You can then write our training loop as follows.

model = SAGE(in_feats=n_features, hid_feats=100, out_feats=n_labels)
opt = torch.optim.Adam(model.parameters())

for epoch in range(10):
    model.train()
    # forward propagation by using all nodes
    logits = model(graph, node_features)
    # compute loss
    loss = F.cross_entropy(logits[train_mask], node_labels[train_mask])
    # compute validation accuracy
    acc = evaluate(model, graph, node_features, node_labels, valid_mask)
    # backward propagation
    opt.zero_grad()
    loss.backward()
    opt.step()
    print(loss.item())

    # Save model if necessary.  Omitted in this example.

GraphSAGE provides an end-to-end homogeneous graph node classification example. You could see the corresponding model implementation is in the GraphSAGE class in the example with adjustable number of layers, dropout probabilities, and customizable aggregation functions and nonlinearities.

Heterogeneous graph

If your graph is heterogeneous, you may want to gather message from neighbors along all edge types. You can use the module dgl.nn.pytorch.HeteroGraphConv (also available in MXNet and Tensorflow) to perform message passing on all edge types, then combining different graph convolution modules for each edge type.

The following code will define a heterogeneous graph convolution module that first performs a separate graph convolution on each edge type, then sums the message aggregations on each edge type as the final result for all node types.

# Define a Heterograph Conv model

class RGCN(nn.Module):
    def __init__(self, in_feats, hid_feats, out_feats, rel_names):
        super().__init__()

        self.conv1 = dglnn.HeteroGraphConv({
            rel: dglnn.GraphConv(in_feats, hid_feats)
            for rel in rel_names}, aggregate='sum')
        self.conv2 = dglnn.HeteroGraphConv({
            rel: dglnn.GraphConv(hid_feats, out_feats)
            for rel in rel_names}, aggregate='sum')

    def forward(self, graph, inputs):
        # inputs are features of nodes
        h = self.conv1(graph, inputs)
        h = {k: F.relu(v) for k, v in h.items()}
        h = self.conv2(graph, h)
        return h

dgl.nn.HeteroGraphConv takes in a dictionary of node types and node feature tensors as input, and returns another dictionary of node types and node features.

So given that we have the user and item features in the heterogeneous graph example.

model = RGCN(n_hetero_features, 20, n_user_classes, hetero_graph.etypes)
user_feats = hetero_graph.nodes['user'].data['feature']
item_feats = hetero_graph.nodes['item'].data['feature']
labels = hetero_graph.nodes['user'].data['label']
train_mask = hetero_graph.nodes['user'].data['train_mask']

One can simply perform a forward propagation as follows:

node_features = {'user': user_feats, 'item': item_feats}
h_dict = model(hetero_graph, {'user': user_feats, 'item': item_feats})
h_user = h_dict['user']
h_item = h_dict['item']

Training loop is the same as the one for homogeneous graph, except that now you have a dictionary of node representations from which you compute the predictions.
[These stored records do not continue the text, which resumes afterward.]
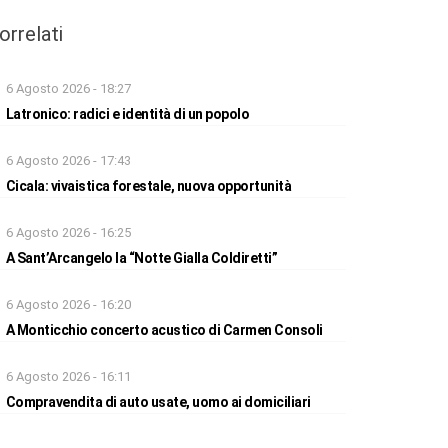
orrelati
6 Agosto 2026 - 18:27
Latronico: radici e identità di un popolo
6 Agosto 2026 - 17:43
Cicala: vivaistica forestale, nuova opportunità
6 Agosto 2026 - 16:25
A Sant’Arcangelo la “Notte Gialla Coldiretti”
6 Agosto 2026 - 16:20
A Monticchio concerto acustico di Carmen Consoli
6 Agosto 2026 - 16:11
Compravendita di auto usate, uomo ai domiciliari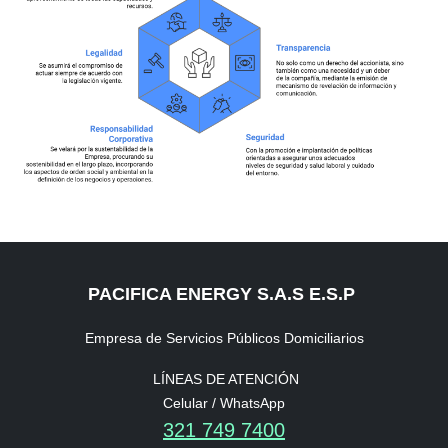
PACIFICA ENERGY S.A.S E.S.P
Empresa de Servicios Públicos Domiciliarios
LÍNEAS DE ATENCIÓN
Celular / WhatsApp
321 749 7400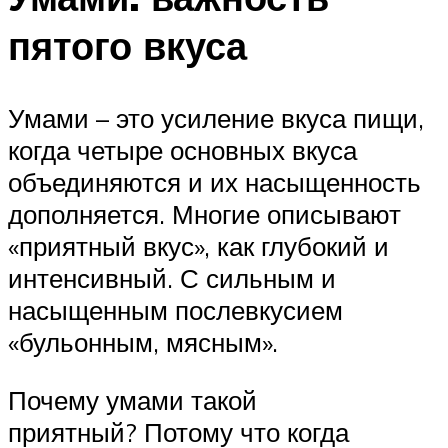
пятого вкуса
Умами – это усиление вкуса пищи,
когда четыре основных вкуса
объединяются и их насыщенность
дополняется. Многие описывают
«приятный вкус», как глубокий и
интенсивный. С сильным и
насыщенным послевкусием
«бульонным, мясным».
Почему умами такой
приятный? Потому что когда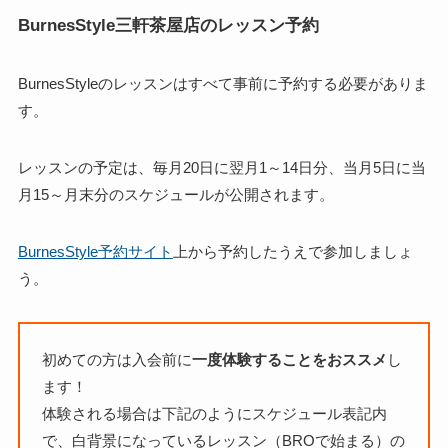
BurnesStyle三軒茶屋店のレッスン予約
BurnesStyleのレッスンはすべて事前に予約する必要がありま
す。
レッスンの予定は、毎月20日に翌月1～14日分、当月5日に当
月15～月末分のスケジュールが公開されます。
BurnesStyle予約サイト
上から予約したうえで参加しましょ
う。
初めての方は入会前に
一度体験することをおススメ
し
ます！
体験される場合は下記のようにスケジュール表記内
で、白背景になっているレッスン（BROで始まる）の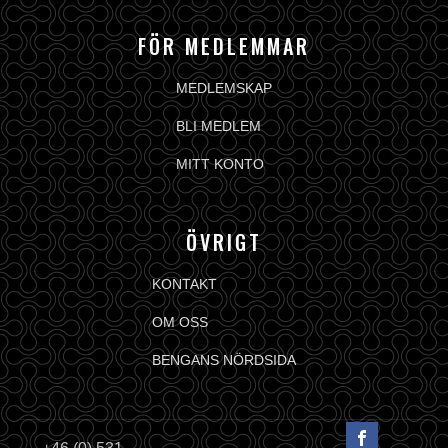
FÖR MEDLEMMAR
MEDLEMSKAP
BLI MEDLEM
MITT KONTO
ÖVRIGT
KONTAKT
OM OSS
BENGANS NÖRDSIDA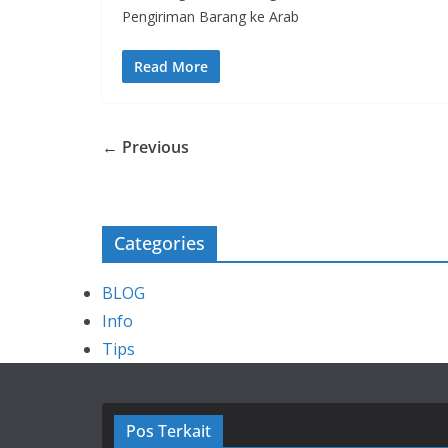
Pengiriman Barang ke Arab
Read More
← Previous
Categories
BLOG
Info
Tips
Pos Terkait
For instance, if you are only predicting the user nodes, you can just extract the user node embeddings from the returned dictionary:

opt = torch.optim.Adam(model.parameters())

for epoch in range(5):
    model.train()
    # forward propagation by using all nodes and extracting the user embeddings
    logits = model(hetero_graph, node_features)['user']
    # compute loss
    loss = F.cross_entropy(logits[train_mask], labels[train_mask])
    # Compute validation accuracy.  Omitted in this example.
    # backward propagation
    opt.zero_grad()
    loss.backward()
    opt.step()
    print(loss.item())

    # Save model if necessary.  Omitted in the example.

DGL provides an end-to-end example of RGCN for node classification. You can see the definition of heterogeneous graph convolution in RelGraphConvLayer in the model implementation file.